--- start of The records ---
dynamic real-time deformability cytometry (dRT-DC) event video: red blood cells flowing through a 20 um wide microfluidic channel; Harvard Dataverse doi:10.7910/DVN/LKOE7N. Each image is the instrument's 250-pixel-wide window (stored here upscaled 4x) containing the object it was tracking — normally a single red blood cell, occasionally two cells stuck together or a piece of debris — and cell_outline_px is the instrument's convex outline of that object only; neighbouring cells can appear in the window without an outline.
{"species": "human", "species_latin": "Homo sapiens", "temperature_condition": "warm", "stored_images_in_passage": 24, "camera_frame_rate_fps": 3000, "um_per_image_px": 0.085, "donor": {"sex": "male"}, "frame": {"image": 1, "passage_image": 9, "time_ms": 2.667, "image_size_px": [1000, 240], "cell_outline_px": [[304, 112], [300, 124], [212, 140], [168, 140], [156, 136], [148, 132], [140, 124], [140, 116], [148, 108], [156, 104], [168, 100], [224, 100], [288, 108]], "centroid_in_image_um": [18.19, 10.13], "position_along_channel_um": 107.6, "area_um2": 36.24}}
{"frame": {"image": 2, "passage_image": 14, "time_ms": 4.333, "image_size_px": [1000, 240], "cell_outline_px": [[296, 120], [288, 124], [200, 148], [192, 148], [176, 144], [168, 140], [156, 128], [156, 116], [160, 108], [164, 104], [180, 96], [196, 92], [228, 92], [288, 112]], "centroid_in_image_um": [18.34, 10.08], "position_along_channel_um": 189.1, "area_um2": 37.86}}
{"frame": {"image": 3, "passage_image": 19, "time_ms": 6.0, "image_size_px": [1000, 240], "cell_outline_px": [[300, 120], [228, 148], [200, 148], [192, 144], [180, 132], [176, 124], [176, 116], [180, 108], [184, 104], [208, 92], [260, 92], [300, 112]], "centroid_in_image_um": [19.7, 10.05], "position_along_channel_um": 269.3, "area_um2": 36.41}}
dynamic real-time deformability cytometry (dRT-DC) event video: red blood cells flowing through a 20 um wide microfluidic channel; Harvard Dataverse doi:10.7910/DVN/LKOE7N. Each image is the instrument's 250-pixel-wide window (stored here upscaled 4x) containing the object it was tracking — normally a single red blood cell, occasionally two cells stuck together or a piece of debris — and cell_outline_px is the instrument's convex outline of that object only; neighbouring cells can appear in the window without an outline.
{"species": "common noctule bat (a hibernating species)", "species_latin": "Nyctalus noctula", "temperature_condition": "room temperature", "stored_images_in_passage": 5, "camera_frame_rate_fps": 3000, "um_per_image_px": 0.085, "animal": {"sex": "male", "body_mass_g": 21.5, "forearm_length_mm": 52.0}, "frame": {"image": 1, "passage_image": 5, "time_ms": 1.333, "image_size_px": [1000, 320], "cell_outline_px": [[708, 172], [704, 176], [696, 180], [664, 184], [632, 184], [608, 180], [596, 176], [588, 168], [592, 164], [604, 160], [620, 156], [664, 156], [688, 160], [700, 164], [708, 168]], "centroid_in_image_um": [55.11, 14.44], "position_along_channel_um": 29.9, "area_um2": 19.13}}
--- end of The records ---
● Problem to solve
Copy all the lines, exactly.

● Solution to this task
dynamic real-time deformability cytometry (dRT-DC) event video: red blood cells flowing through a 20 um wide microfluidic channel; Harvard Dataverse doi:10.7910/DVN/LKOE7N. Each image is the instrument's 250-pixel-wide window (stored here upscaled 4x) containing the object it was tracking — normally a single red blood cell, occasionally two cells stuck together or a piece of debris — and cell_outline_px is the instrument's convex outline of that object only; neighbouring cells can appear in the window without an outline.
{"species": "human", "species_latin": "Homo sapiens", "temperature_condition": "warm", "stored_images_in_passage": 24, "camera_frame_rate_fps": 3000, "um_per_image_px": 0.085, "donor": {"sex": "male"}, "frame": {"image": 1, "passage_image": 9, "time_ms": 2.667, "image_size_px": [1000, 240], "cell_outline_px": [[304, 112], [300, 124], [212, 140], [168, 140], [156, 136], [148, 132], [140, 124], [140, 116], [148, 108], [156, 104], [168, 100], [224, 100], [288, 108]], "centroid_in_image_um": [18.19, 10.13], "position_along_channel_um": 107.6, "area_um2": 36.24}}
{"frame": {"image": 2, "passage_image": 14, "time_ms": 4.333, "image_size_px": [1000, 240], "cell_outline_px": [[296, 120], [288, 124], [200, 148], [192, 148], [176, 144], [168, 140], [156, 128], [156, 116], [160, 108], [164, 104], [180, 96], [196, 92], [228, 92], [288, 112]], "centroid_in_image_um": [18.34, 10.08], "position_along_channel_um": 189.1, "area_um2": 37.86}}
{"frame": {"image": 3, "passage_image": 19, "time_ms": 6.0, "image_size_px": [1000, 240], "cell_outline_px": [[300, 120], [228, 148], [200, 148], [192, 144], [180, 132], [176, 124], [176, 116], [180, 108], [184, 104], [208, 92], [260, 92], [300, 112]], "centroid_in_image_um": [19.7, 10.05], "position_along_channel_um": 269.3, "area_um2": 36.41}}
dynamic real-time deformability cytometry (dRT-DC) event video: red blood cells flowing through a 20 um wide microfluidic channel; Harvard Dataverse doi:10.7910/DVN/LKOE7N. Each image is the instrument's 250-pixel-wide window (stored here upscaled 4x) containing the object it was tracking — normally a single red blood cell, occasionally two cells stuck together or a piece of debris — and cell_outline_px is the instrument's convex outline of that object only; neighbouring cells can appear in the window without an outline.
{"species": "common noctule bat (a hibernating species)", "species_latin": "Nyctalus noctula", "temperature_condition": "room temperature", "stored_images_in_passage": 5, "camera_frame_rate_fps": 3000, "um_per_image_px": 0.085, "animal": {"sex": "male", "body_mass_g": 21.5, "forearm_length_mm": 52.0}, "frame": {"image": 1, "passage_image": 5, "time_ms": 1.333, "image_size_px": [1000, 320], "cell_outline_px": [[708, 172], [704, 176], [696, 180], [664, 184], [632, 184], [608, 180], [596, 176], [588, 168], [592, 164], [604, 160], [620, 156], [664, 156], [688, 160], [700, 164], [708, 168]], "centroid_in_image_um": [55.11, 14.44], "position_along_channel_um": 29.9, "area_um2": 19.13}}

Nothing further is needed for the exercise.